→ **Work to be completed**:
All that is wanted is a word-for-word copy of the line with "pinky tip: (673, 762)" and every line after it in the data below.

→ **Exercise materials**:
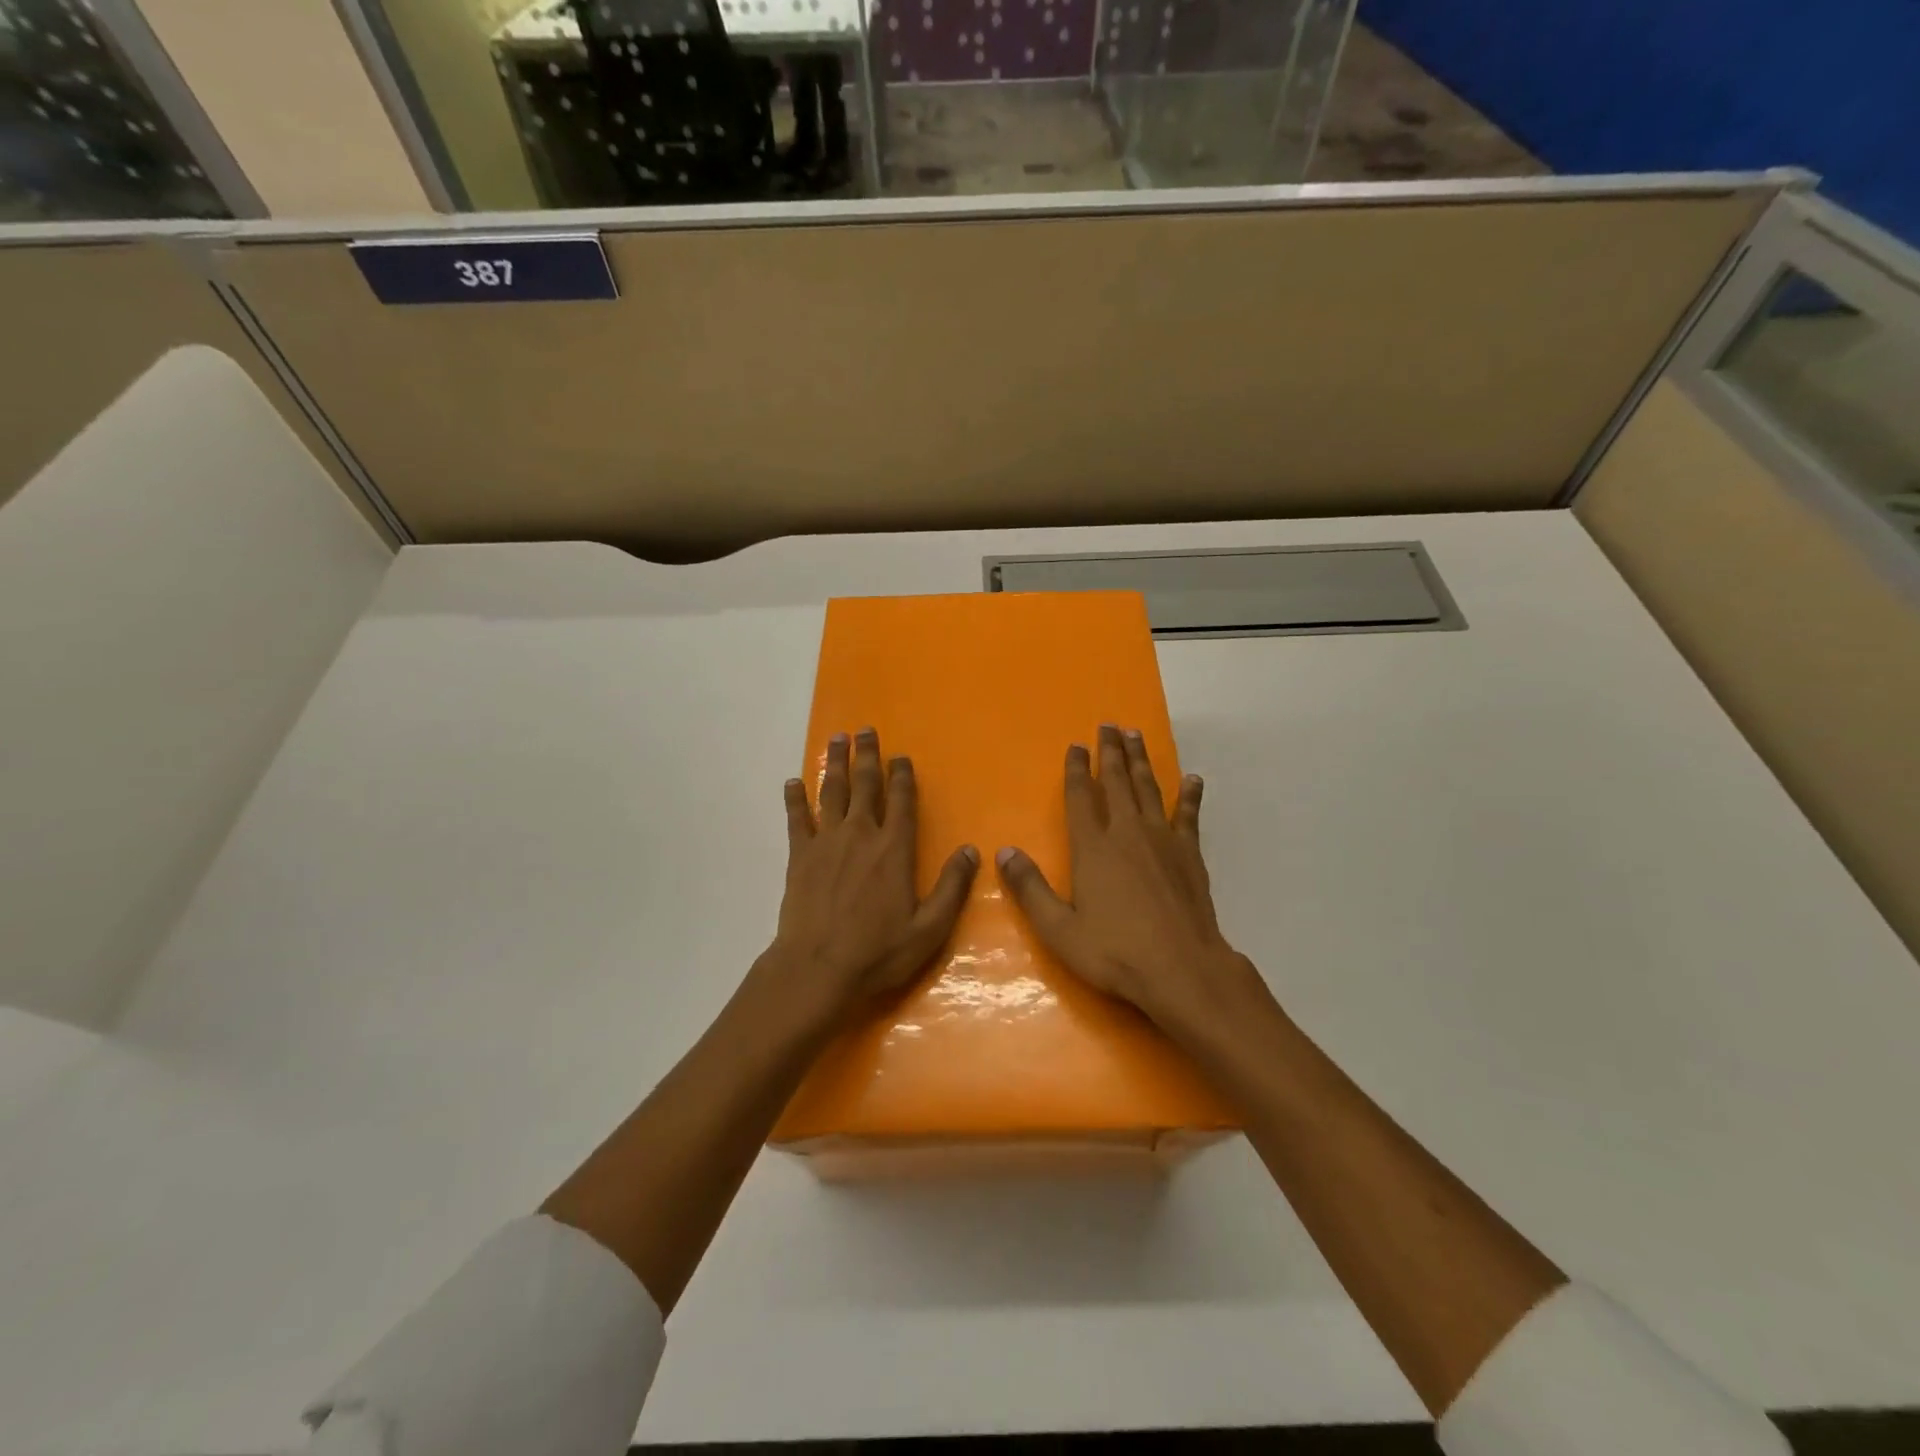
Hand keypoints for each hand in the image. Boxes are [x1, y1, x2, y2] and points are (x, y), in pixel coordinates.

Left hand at [765, 728, 978, 1020]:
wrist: (817, 969)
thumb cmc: (878, 952)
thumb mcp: (929, 928)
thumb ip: (952, 887)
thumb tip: (970, 851)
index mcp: (894, 849)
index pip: (902, 801)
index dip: (902, 776)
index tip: (901, 756)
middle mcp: (861, 835)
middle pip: (865, 785)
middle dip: (867, 756)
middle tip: (865, 730)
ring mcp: (827, 842)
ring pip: (832, 792)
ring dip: (836, 764)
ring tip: (837, 739)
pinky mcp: (799, 856)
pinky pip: (796, 819)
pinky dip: (794, 798)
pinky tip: (792, 782)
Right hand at [996, 724, 1261, 1031]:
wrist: (1182, 969)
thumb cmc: (1115, 952)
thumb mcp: (1059, 929)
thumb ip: (1031, 889)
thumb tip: (1004, 852)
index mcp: (1093, 848)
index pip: (1080, 798)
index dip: (1075, 770)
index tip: (1075, 745)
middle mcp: (1127, 833)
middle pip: (1116, 782)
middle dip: (1110, 752)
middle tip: (1109, 725)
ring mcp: (1163, 841)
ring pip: (1149, 789)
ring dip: (1141, 761)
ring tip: (1136, 736)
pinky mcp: (1190, 855)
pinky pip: (1189, 816)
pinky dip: (1190, 795)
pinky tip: (1193, 779)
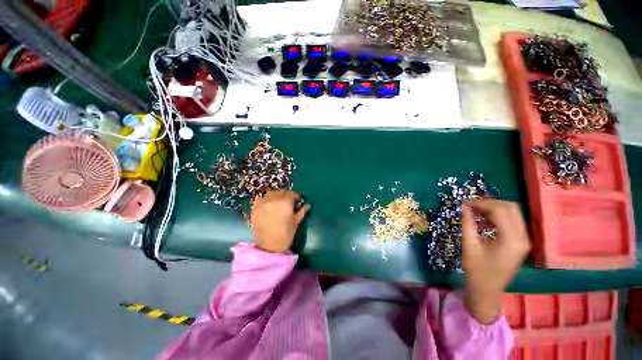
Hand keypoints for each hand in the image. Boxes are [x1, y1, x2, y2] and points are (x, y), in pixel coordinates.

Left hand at [250, 190, 309, 253]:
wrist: (269, 247)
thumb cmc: (285, 235)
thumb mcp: (296, 222)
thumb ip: (302, 211)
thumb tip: (308, 205)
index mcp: (285, 203)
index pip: (291, 194)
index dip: (295, 196)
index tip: (297, 200)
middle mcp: (274, 200)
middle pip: (281, 192)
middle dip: (286, 195)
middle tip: (288, 201)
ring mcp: (263, 203)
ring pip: (270, 193)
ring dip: (275, 195)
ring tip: (277, 202)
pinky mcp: (255, 208)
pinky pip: (259, 198)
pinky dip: (264, 198)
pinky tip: (267, 203)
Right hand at [461, 199, 530, 323]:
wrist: (487, 290)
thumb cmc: (477, 269)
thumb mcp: (469, 245)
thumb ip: (468, 223)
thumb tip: (465, 207)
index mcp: (511, 239)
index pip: (500, 210)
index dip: (482, 203)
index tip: (465, 204)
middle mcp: (523, 237)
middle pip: (510, 208)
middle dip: (490, 203)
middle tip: (472, 206)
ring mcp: (524, 240)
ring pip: (513, 213)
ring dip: (494, 208)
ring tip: (477, 211)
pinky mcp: (521, 242)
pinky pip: (513, 221)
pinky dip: (499, 216)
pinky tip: (485, 220)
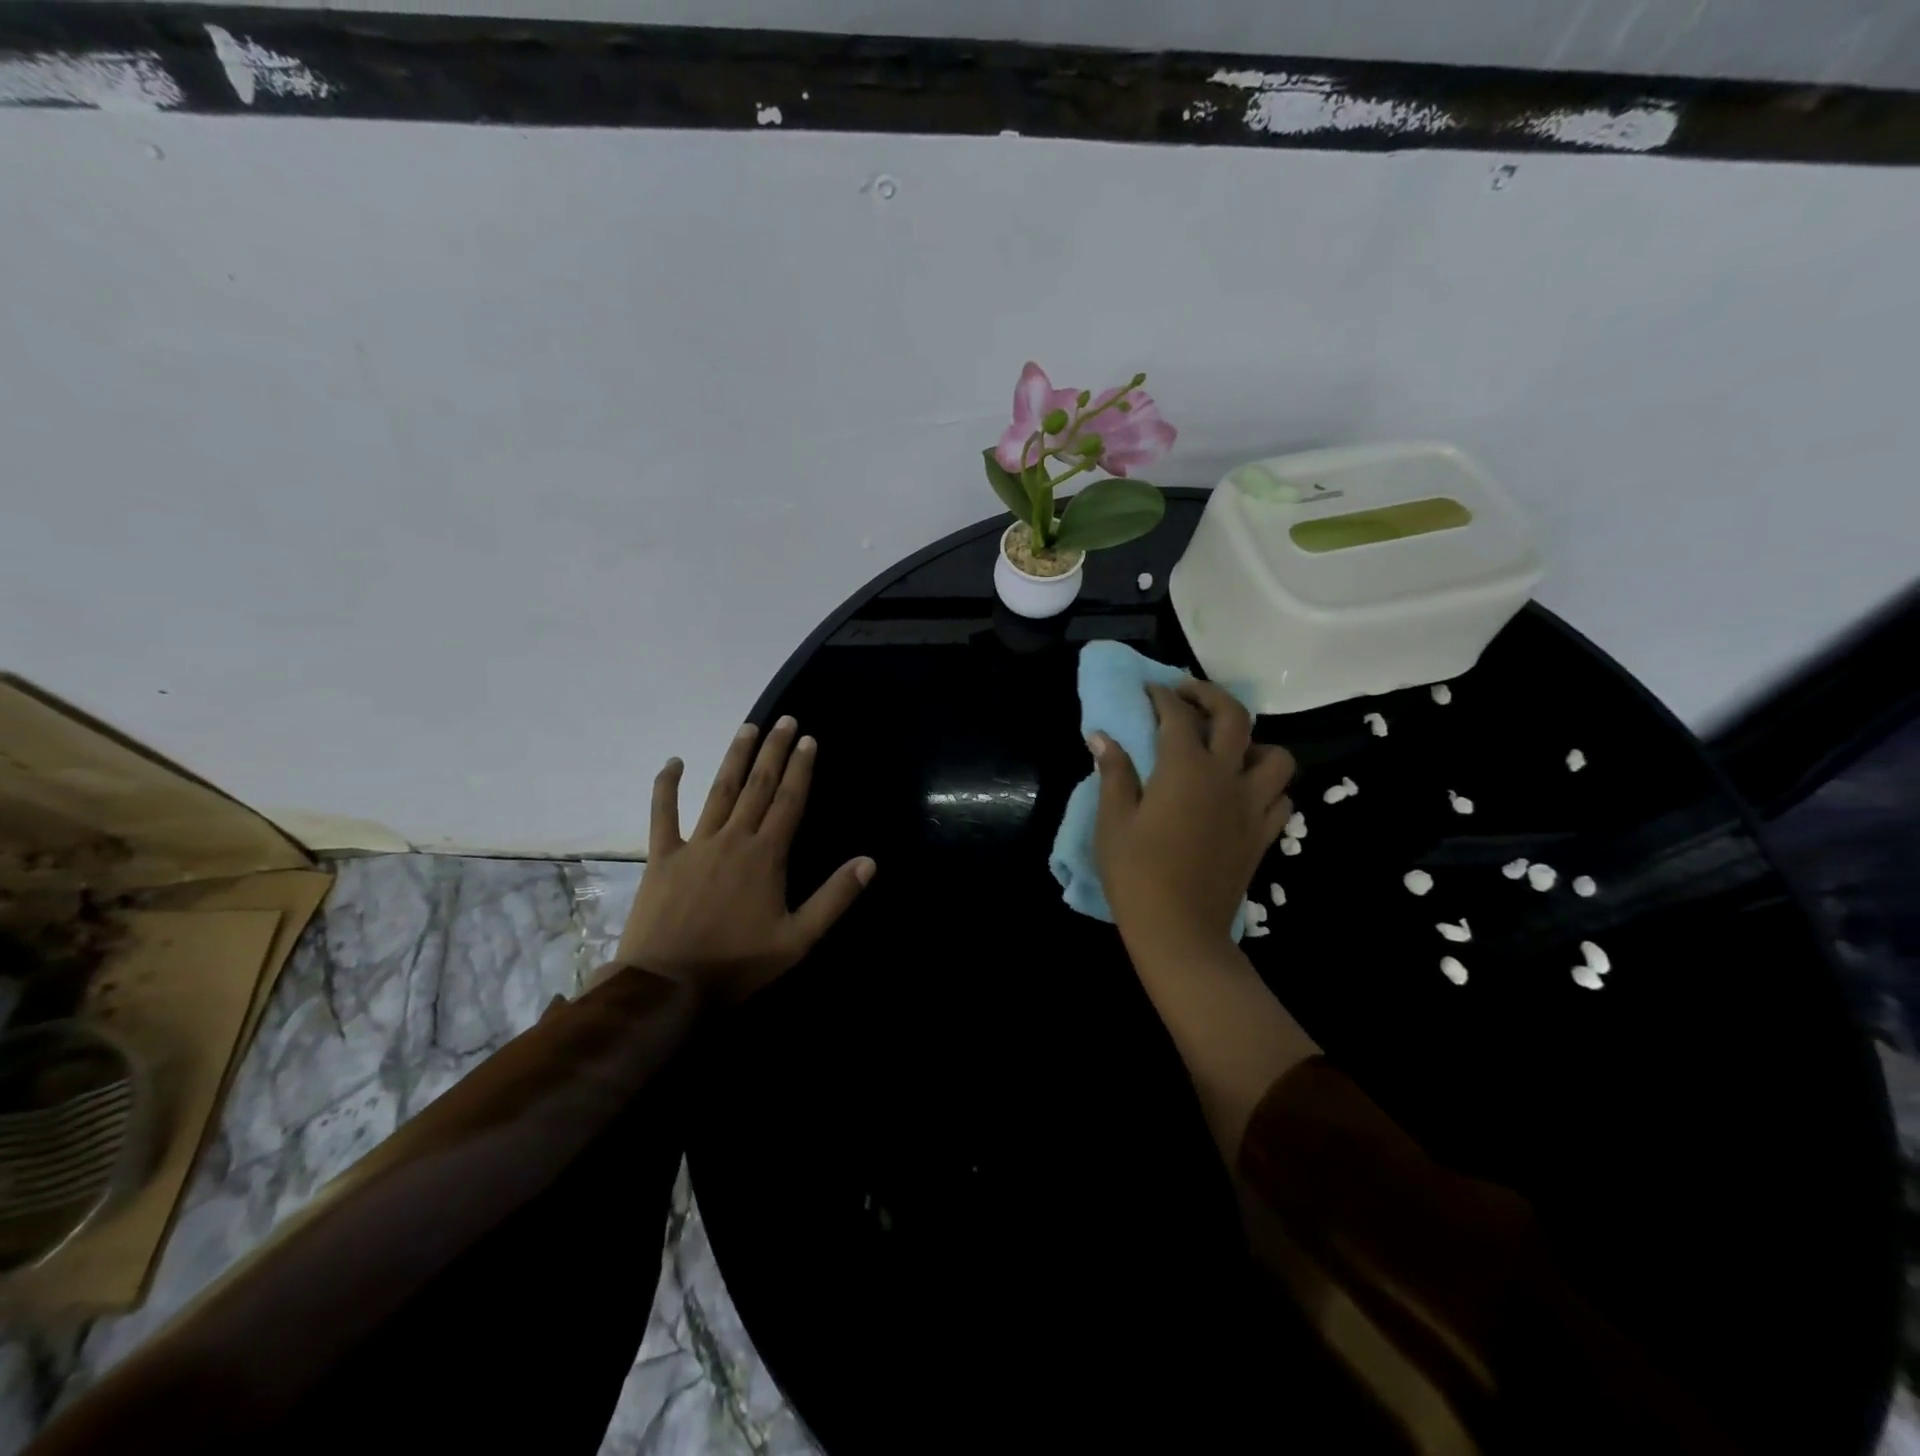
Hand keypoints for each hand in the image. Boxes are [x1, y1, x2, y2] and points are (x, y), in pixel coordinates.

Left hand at [613, 716, 875, 1005]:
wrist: (668, 986)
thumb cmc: (737, 964)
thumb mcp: (798, 939)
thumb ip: (834, 898)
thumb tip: (869, 861)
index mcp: (766, 855)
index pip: (789, 801)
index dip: (801, 768)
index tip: (809, 739)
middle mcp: (733, 838)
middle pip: (758, 786)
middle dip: (774, 751)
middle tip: (784, 720)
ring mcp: (695, 844)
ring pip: (719, 791)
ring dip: (735, 757)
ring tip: (748, 727)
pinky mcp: (662, 857)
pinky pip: (663, 814)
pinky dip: (666, 787)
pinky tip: (673, 762)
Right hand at [1091, 679, 1293, 958]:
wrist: (1179, 929)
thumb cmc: (1136, 873)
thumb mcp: (1113, 820)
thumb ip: (1114, 773)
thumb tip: (1103, 736)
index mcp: (1185, 769)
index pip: (1177, 716)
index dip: (1161, 696)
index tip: (1148, 689)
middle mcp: (1227, 777)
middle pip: (1234, 717)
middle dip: (1209, 695)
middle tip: (1187, 695)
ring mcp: (1252, 806)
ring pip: (1275, 756)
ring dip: (1253, 742)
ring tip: (1228, 749)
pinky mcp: (1264, 835)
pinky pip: (1280, 797)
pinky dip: (1266, 785)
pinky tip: (1243, 792)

→ **Answer area**:
pinky tip: (673, 762)
Right hand at [1091, 679, 1293, 958]:
wrist: (1179, 929)
thumb cmc: (1136, 873)
thumb mcp: (1113, 820)
thumb ip: (1114, 773)
thumb tip: (1103, 736)
index mcp: (1185, 769)
index pip: (1177, 716)
index dip: (1161, 696)
index tip: (1148, 689)
middle mcp: (1227, 777)
middle pip: (1234, 717)
middle dip: (1209, 695)
middle tip: (1187, 695)
ring mcp: (1252, 806)
ring pip: (1275, 756)
ring dip: (1253, 742)
ring tip: (1228, 749)
pinky mcp: (1264, 835)
pinky pip: (1280, 797)
pinky dip: (1266, 785)
pinky tip: (1243, 792)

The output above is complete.